Architect Mark Theijssen is responsible for the shop’s interior, using panels on either side of the shop to create a closed-in space and feeling of intimacy. “Combining the white panels with industrial wooden beams creates a great contrast,” says Marleen Kurvers, a designer herself and initiator of Dutch Design Year.

Inside the shop, a living room has been created which displays various products for sale. “The shop should give the public new ideas for combinations and materials used by the designers; sustainable materials such as plastics and waste fabrics. The collection will change constantly, giving customers many ideas and updates about contemporary design.”

So why did Kurvers feel the need to begin a design shop in Eindhoven?

“As a reaction to all the impersonal web shops. I wanted a physical shop where people can sit, touch, smell, and see the products in real life, an experience for all the senses, and place where people can feel cosy and at home.”
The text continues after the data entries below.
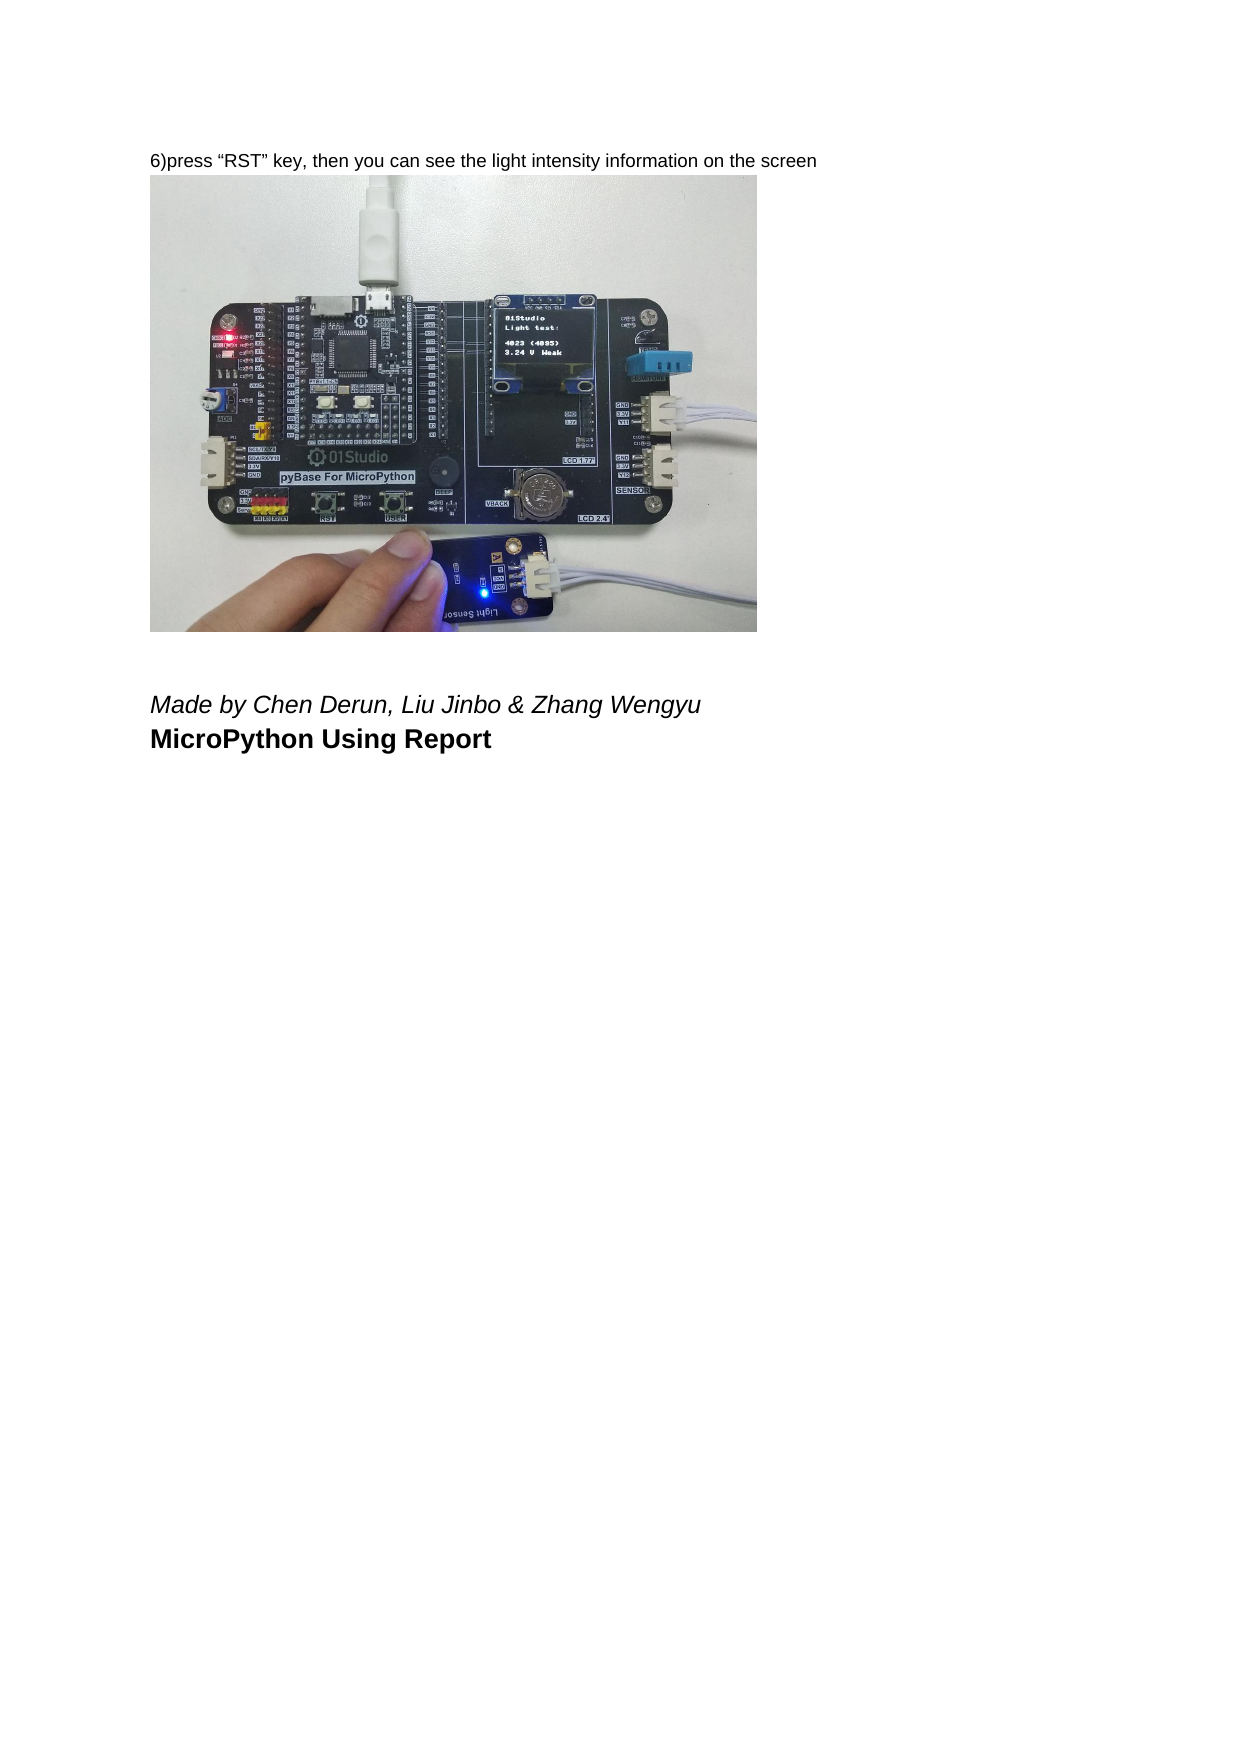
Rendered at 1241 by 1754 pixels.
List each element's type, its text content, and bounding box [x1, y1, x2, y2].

text Made by Chen Derun, Liu Jinbo & Zhang Wengyu [150, 690, 1090, 719]
text 6)press “RST” key, then you can see the light intensity information on the screen [150, 150, 1090, 631]
picture [150, 175, 757, 632]
text MicroPython Using Report [150, 723, 1090, 754]
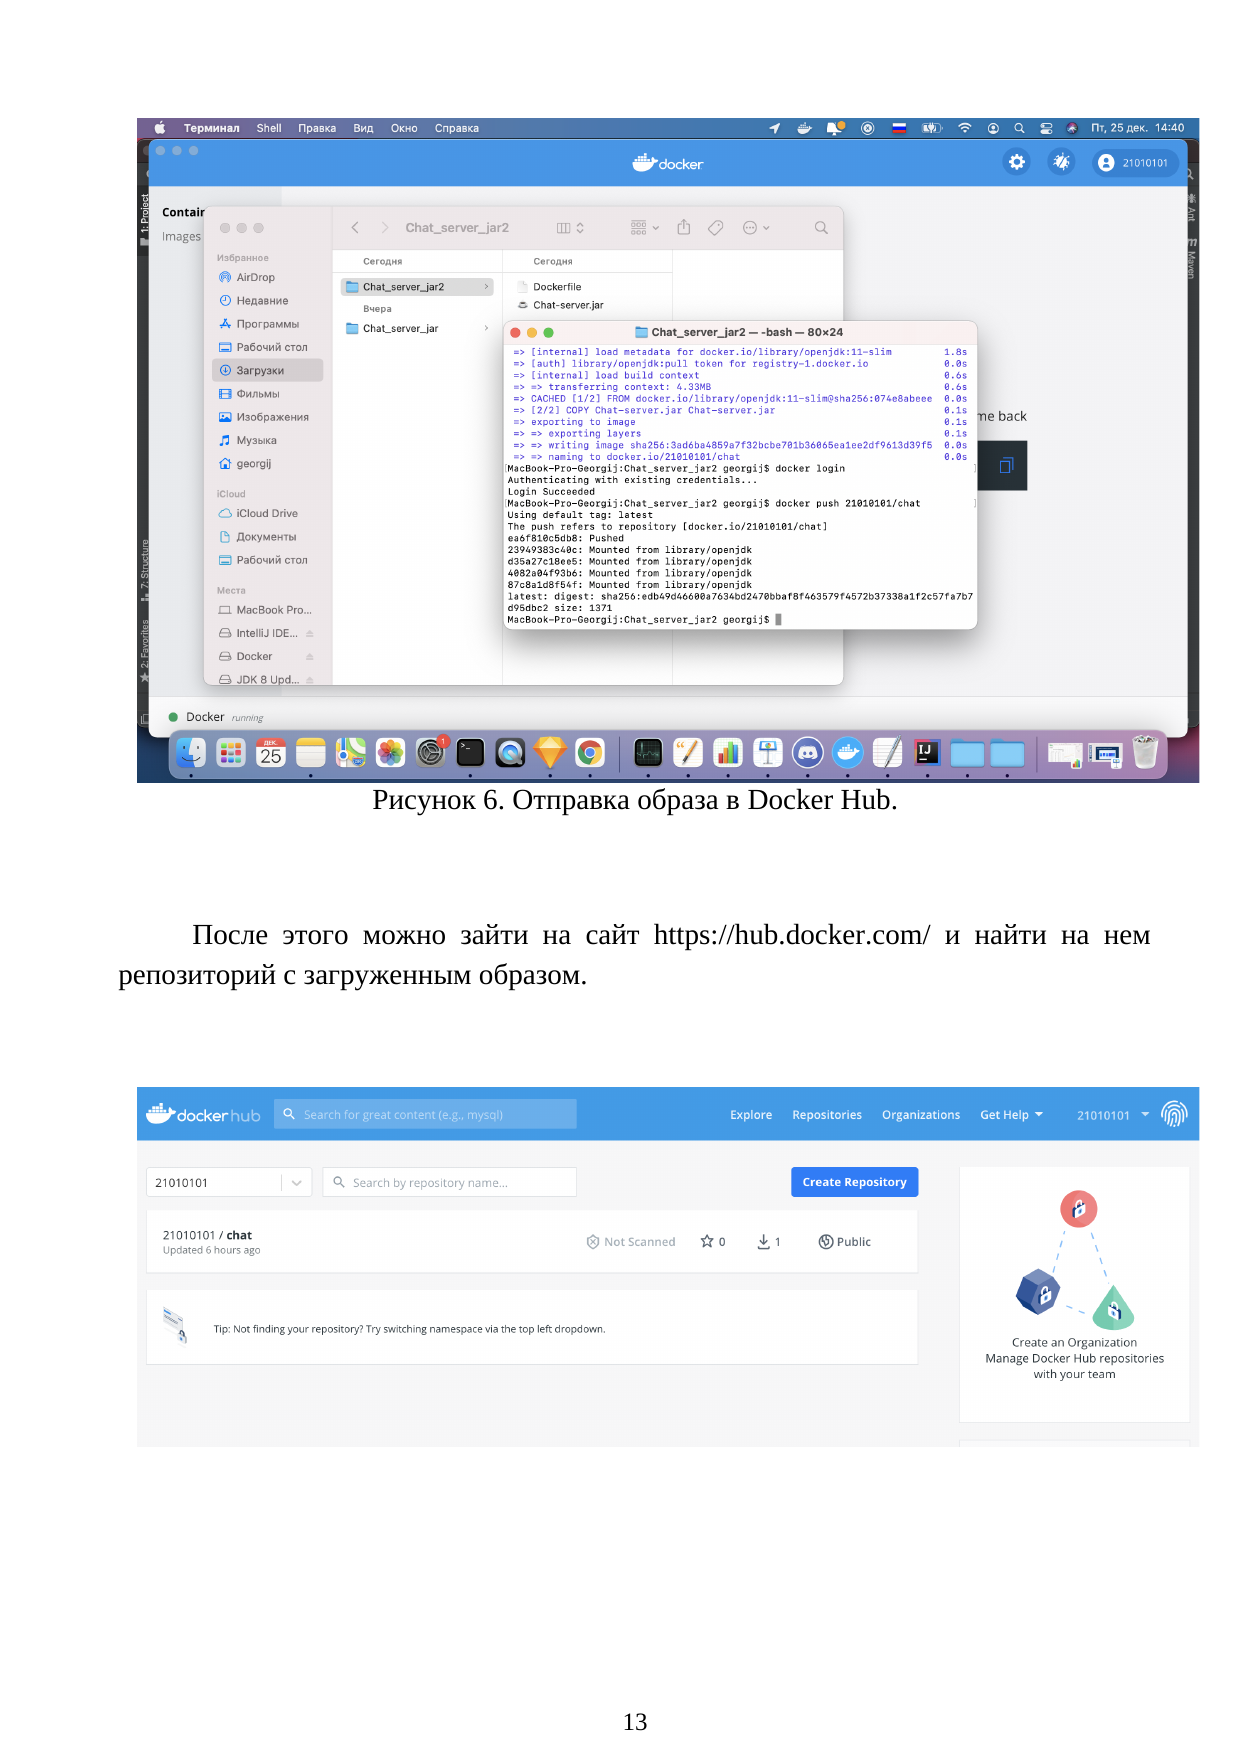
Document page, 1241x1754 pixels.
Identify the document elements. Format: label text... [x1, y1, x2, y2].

text После этого можно зайти на сайт https://hub.docker.com/ и найти на нем репозиторий с загруженным образом. [118, 917, 1152, 991]
text Рисунок 6. Отправка образа в Docker Hub. [118, 118, 1152, 816]
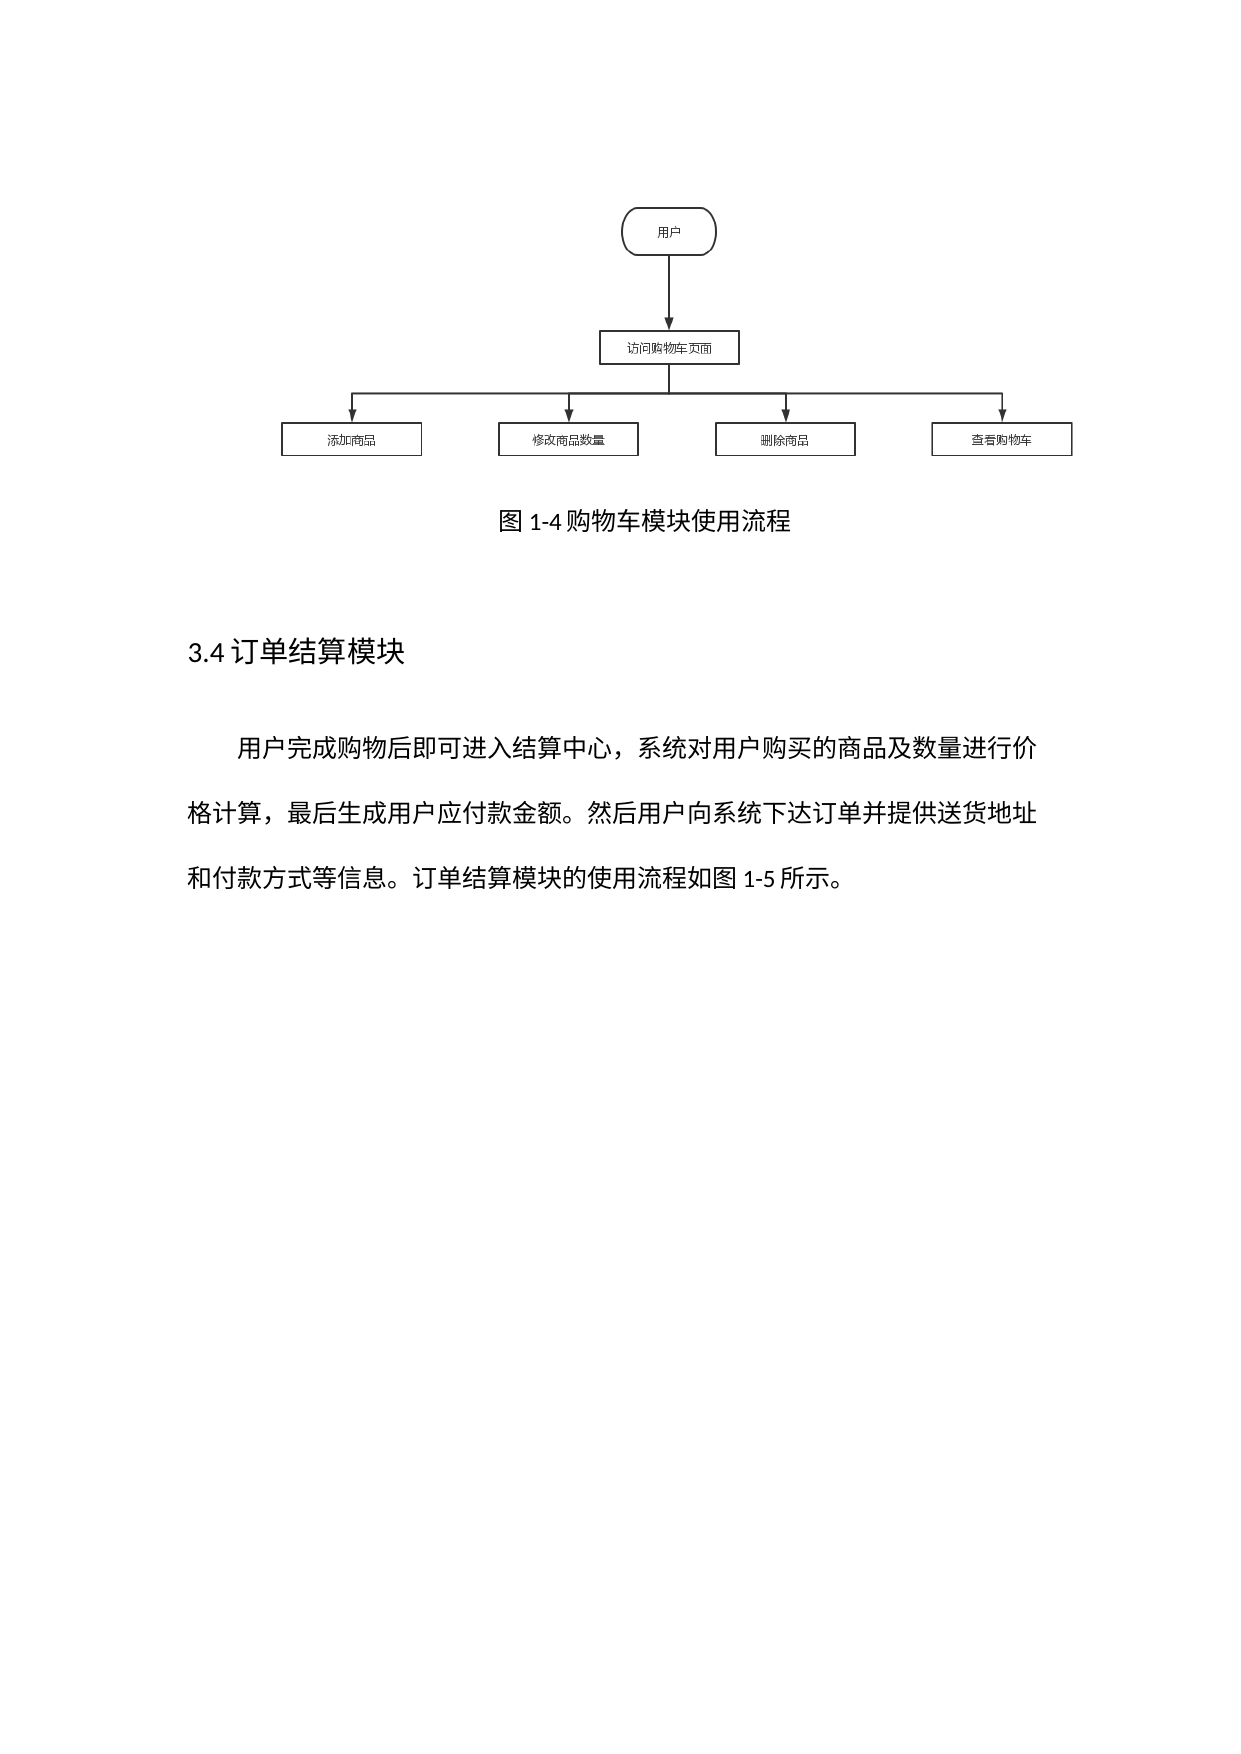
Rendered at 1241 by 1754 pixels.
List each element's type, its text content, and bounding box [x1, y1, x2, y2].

text 用户完成购物后即可进入结算中心，系统对用户购买的商品及数量进行价格计算，最后生成用户应付款金额。然后用户向系统下达订单并提供送货地址和付款方式等信息。订单结算模块的使用流程如图1-5所示。 [187, 714, 1053, 909]
picture [237, 163, 1101, 485]
text 3.4订单结算模块 [187, 617, 1053, 682]
text 图1-4购物车模块使用流程 [187, 487, 1053, 552]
“As a young designer myself I noticed the need among the designers to have a platform in the region of Eindhoven, with mainly new products, instead of often existing products of the bigger design brands. Eindhoven is becoming more and more THE design city of the Netherlands and I think we constantly need this new input, a dynamic space in the centre where young, talented designers can sell their work.”

The choice of designs on show is dictated by their use of material, thus the copper lamps by David Derksen are on show, next to the paperpulp vessels of Debbie Wijskamp. Jolan van der Wiel’s gravity stools show the property of the material, and the tactility of material is demonstrated by Patrick Schols’ cabinet.

The shop has only been open for a few months now but is gaining interest from the public. Another showroom in Eindhoven full of young designers is already on the agenda, helping Kurvers move towards her hope of creating a broad platform for talented designers aside from the west of the Netherlands.